- Assignment -
Reproduce the lines of the material below, starting with the line that contains "endemos a respeitar" and going on through the end of the material, with "Passo" swapped for "Etapa" at each occurrence and everything else unchanged. Leave the pictures out of your answer.

- Data for analysis -
* * *

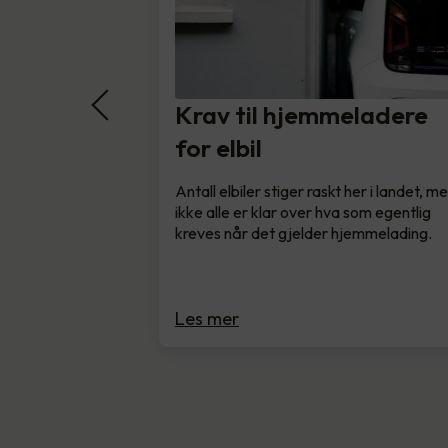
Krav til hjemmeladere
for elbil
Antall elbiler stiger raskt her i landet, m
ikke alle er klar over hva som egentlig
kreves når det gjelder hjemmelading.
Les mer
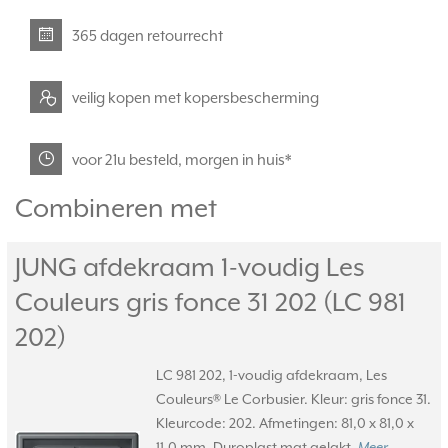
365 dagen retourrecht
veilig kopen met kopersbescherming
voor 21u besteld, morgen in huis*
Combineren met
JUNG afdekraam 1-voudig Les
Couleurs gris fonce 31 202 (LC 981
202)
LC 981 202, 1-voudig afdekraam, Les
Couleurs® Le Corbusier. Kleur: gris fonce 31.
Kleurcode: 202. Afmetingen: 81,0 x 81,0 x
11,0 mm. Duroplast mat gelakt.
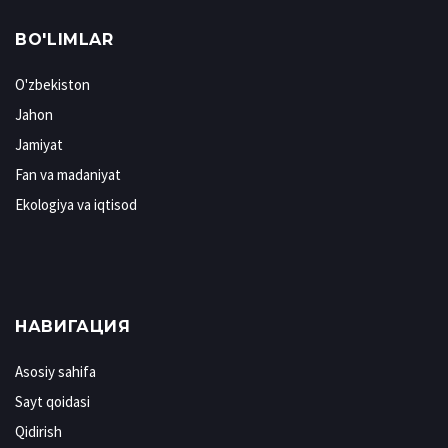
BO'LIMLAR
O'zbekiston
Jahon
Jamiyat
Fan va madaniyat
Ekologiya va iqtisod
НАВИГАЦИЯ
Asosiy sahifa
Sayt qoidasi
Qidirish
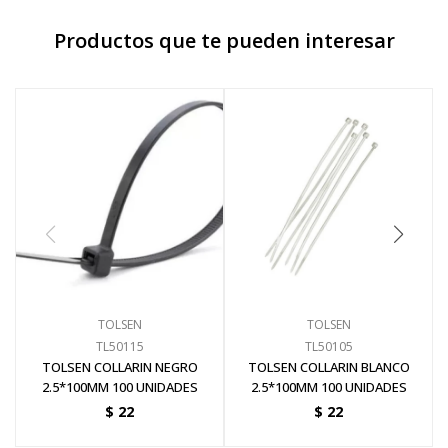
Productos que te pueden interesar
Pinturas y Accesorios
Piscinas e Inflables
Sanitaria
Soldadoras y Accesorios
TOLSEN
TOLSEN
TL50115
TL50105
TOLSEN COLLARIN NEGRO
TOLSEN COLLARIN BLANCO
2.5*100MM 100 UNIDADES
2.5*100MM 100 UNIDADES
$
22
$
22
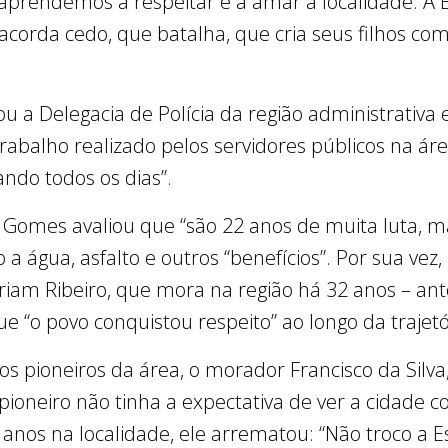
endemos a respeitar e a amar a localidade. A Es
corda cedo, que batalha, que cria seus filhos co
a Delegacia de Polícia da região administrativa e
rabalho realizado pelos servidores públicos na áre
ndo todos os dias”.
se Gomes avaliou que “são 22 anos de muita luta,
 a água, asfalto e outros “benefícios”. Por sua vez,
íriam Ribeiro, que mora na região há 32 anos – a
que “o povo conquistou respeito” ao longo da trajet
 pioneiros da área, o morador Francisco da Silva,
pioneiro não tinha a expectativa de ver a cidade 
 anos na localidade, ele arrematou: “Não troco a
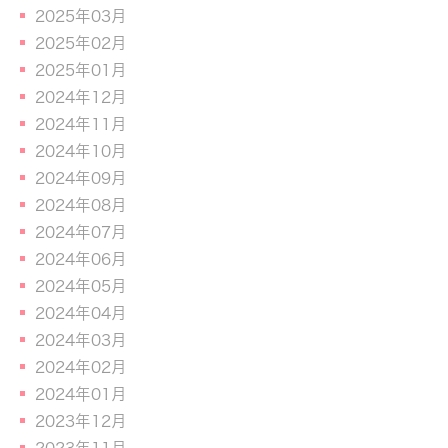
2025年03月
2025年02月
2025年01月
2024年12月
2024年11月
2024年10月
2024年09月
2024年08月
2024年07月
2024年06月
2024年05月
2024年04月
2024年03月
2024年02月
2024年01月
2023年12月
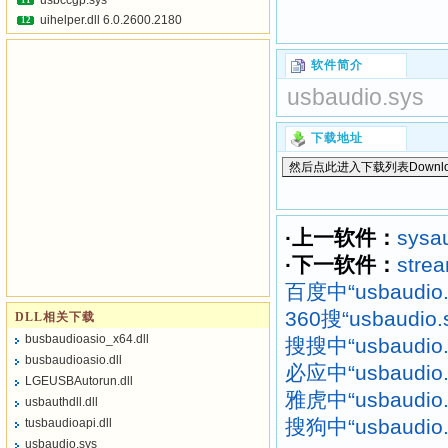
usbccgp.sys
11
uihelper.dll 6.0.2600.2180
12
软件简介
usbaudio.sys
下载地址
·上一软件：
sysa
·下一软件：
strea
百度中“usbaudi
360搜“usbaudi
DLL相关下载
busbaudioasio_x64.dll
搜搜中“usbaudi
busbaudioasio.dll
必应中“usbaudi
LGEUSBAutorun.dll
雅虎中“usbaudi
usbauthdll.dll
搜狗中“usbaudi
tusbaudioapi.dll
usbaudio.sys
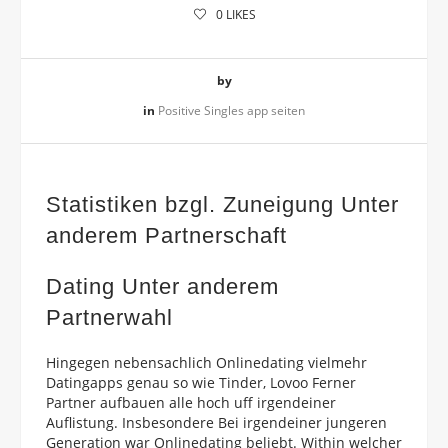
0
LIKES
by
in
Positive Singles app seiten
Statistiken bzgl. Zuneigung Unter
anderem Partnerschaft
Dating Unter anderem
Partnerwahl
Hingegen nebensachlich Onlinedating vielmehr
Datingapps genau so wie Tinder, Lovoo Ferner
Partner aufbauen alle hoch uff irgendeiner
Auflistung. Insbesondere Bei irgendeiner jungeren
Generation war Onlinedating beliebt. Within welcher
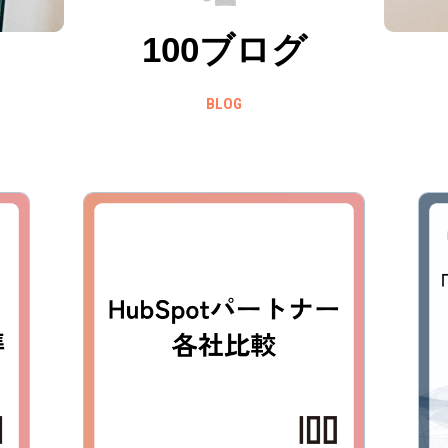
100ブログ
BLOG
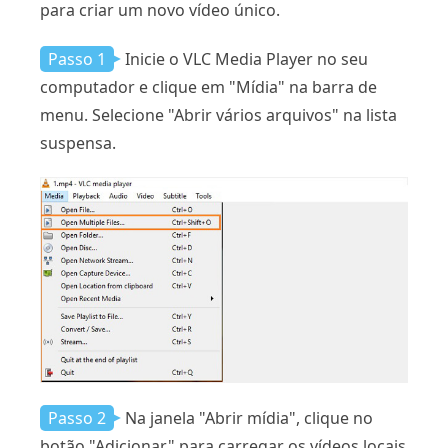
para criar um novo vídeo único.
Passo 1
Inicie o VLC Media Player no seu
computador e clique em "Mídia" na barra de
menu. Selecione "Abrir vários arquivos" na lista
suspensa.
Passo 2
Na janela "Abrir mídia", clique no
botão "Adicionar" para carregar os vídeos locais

* * *

- Reply to the exercise -
endemos a respeitar e a amar a localidade. A Es
corda cedo, que batalha, que cria seus filhos co
a Delegacia de Polícia da região administrativa e
rabalho realizado pelos servidores públicos na áre
ndo todos os dias”.
se Gomes avaliou que “são 22 anos de muita luta,
 a água, asfalto e outros “benefícios”. Por sua vez,
íriam Ribeiro, que mora na região há 32 anos – a
que “o povo conquistou respeito” ao longo da trajet
 pioneiros da área, o morador Francisco da Silva,
pioneiro não tinha a expectativa de ver a cidade 
 anos na localidade, ele arrematou: “Não troco a
2025年03月
2025年02月
2025年01月
2024年12月
2024年11月
2024年10月
2024年09月
2024年08月
2024年07月
2024年06月
2024年05月
2024年04月
2024年03月
2024年02月
2024年01月
2023年12月
usbccgp.sys
11
uihelper.dll 6.0.2600.2180
12
软件简介
usbaudio.sys
下载地址
·上一软件：
sysa
·下一软件：
strea
百度中“usbaudi
360搜“usbaudi
DLL相关下载
busbaudioasio_x64.dll
搜搜中“usbaudi
busbaudioasio.dll
必应中“usbaudi
LGEUSBAutorun.dll
雅虎中“usbaudi
usbauthdll.dll
搜狗中“usbaudi
tusbaudioapi.dll
usbaudio.sys
0
LIKES
by
in
Positive Singles app seiten
Statistiken bzgl. Zuneigung Unter
anderem Partnerschaft
Dating Unter anderem
Partnerwahl
Hingegen nebensachlich Onlinedating vielmehr
Datingapps genau so wie Tinder, Lovoo Ferner
Partner aufbauen alle hoch uff irgendeiner
Auflistung. Insbesondere Bei irgendeiner jungeren
Generation war Onlinedating beliebt. Within welcher
100ブログ
BLOG
para criar um novo vídeo único.
Etapa 1
Inicie o VLC Media Player no seu
computador e clique em "Mídia" na barra de
menu. Selecione "Abrir vários arquivos" na lista
suspensa.
Etapa 2
Na janela "Abrir mídia", clique no
botão "Adicionar" para carregar os vídeos locais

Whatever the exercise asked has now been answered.